On 02/01/13 15:46, John Hill wrote:
> Happy New Year,
> Earlier this afternoon we clocked up some NAGIOS errors in
> org.sam.WN-Rep (among others). I saw similar errors at the 5% level for
> about a week before Christmas (roughly 10-18 December) but they then
> stopped and all was OK over the holiday period until this lunchtime.
QMUL sees a similar pattern.
> I
> can see no problems on the site: the SE looks happy, the issue happens
> on random WNs, and I've made no changes since the start of December
> (other than to perform a rolling upgrade on the WNs). Also when I look
> at NAGIOS I see what appear to be superficially similar issues at other
> sites - but they don't get penalised in the NAGIOS Availability or
> Reliability statistics.
> Given that we've been just as busy over the holiday period as before or
> after it (so the problem is unlikely to be load-related) I'm not
> convinced that the problem is at Cambridge - in which case why are we
> the only ones to get punished?
QMUL is seeing similar sounding failures in ATLAS tests.
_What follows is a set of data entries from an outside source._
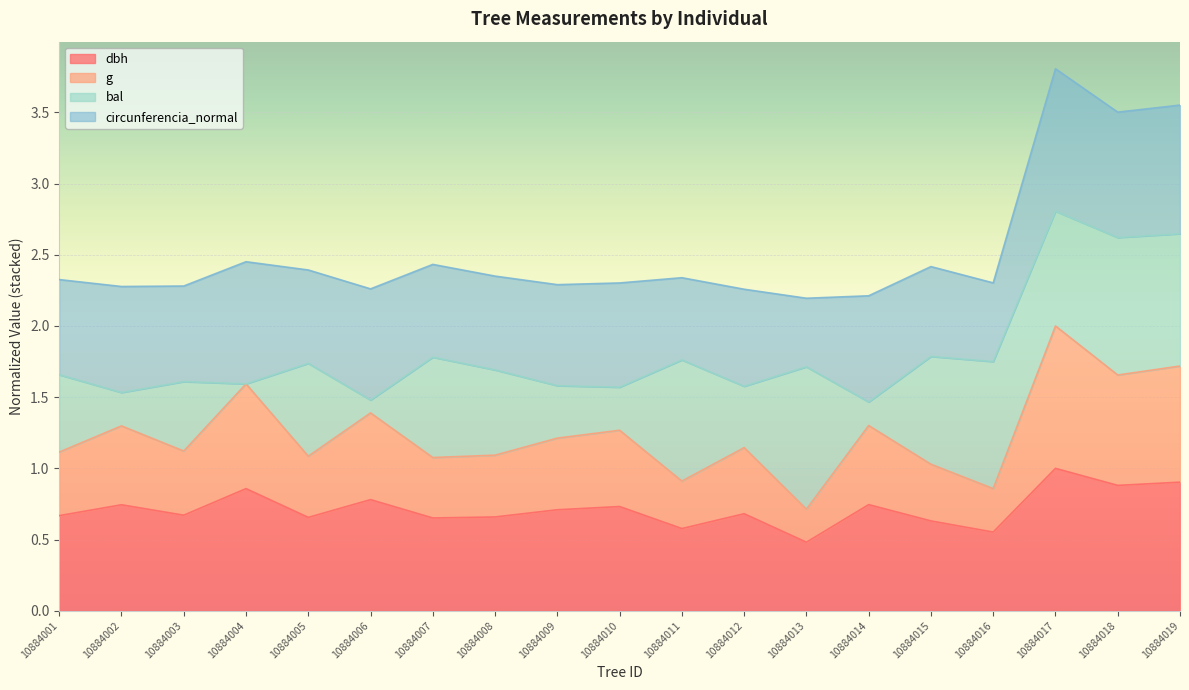

Read the dbh value at 10884016.

0.6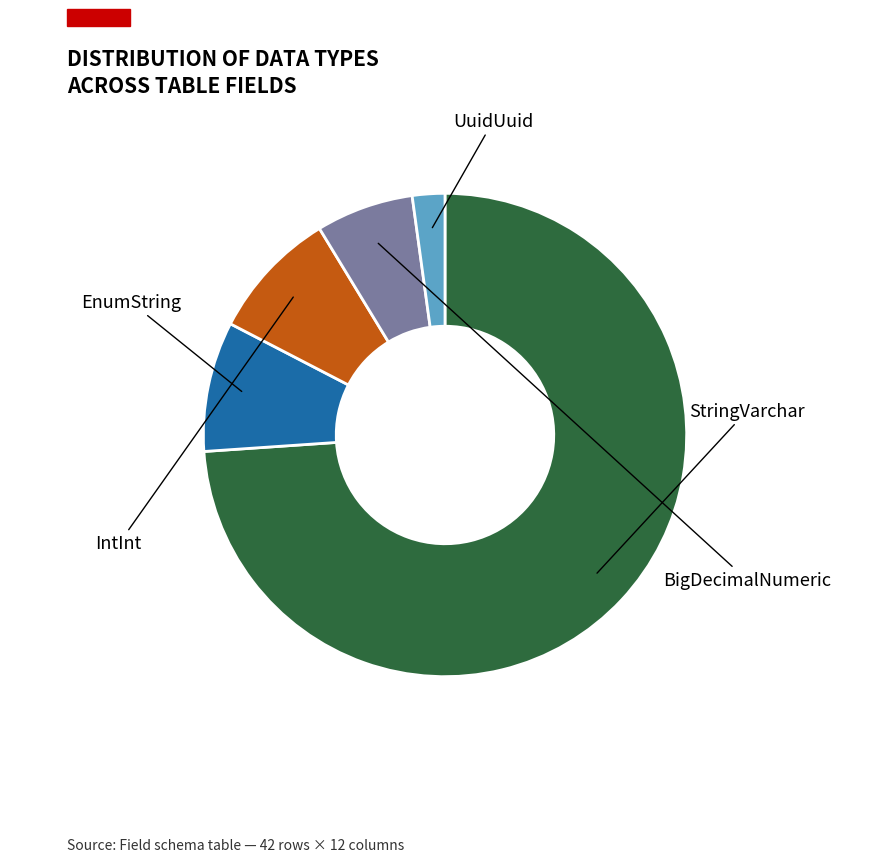

Does any single category account for the majority?

Yes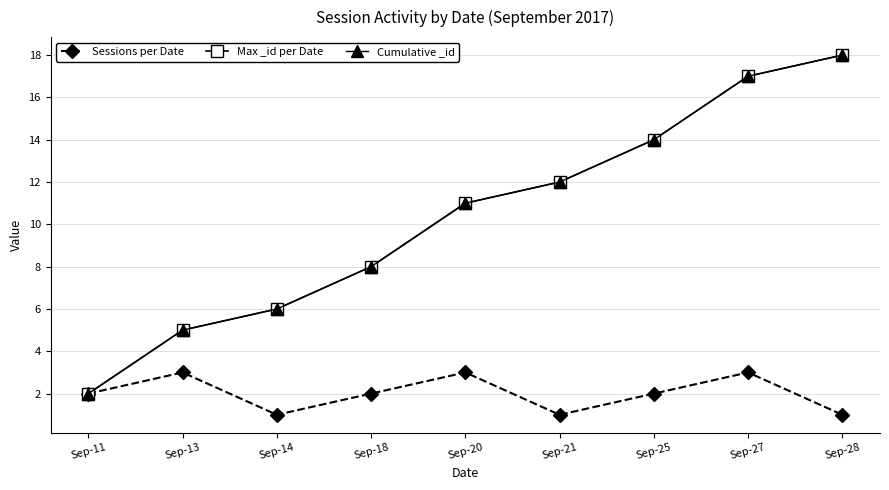

True or false: Cumulative _id has more than 2 points higher than both neighbors.

False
I believe the
problem is that the BDII is not returning correct information. See:
https://ggus.eu/ws/ticket_info.php?ticket=89733
The example given is for a WMS, but I see failures that could be caused
by a similar problem with our SE too.
> On the other hand, if someone has a good
> idea where to look to identify the problem, I'd be grateful.
I don't believe you are alone in seeing this. Why it should have been
better over the holiday, I really don't know.
Chris
|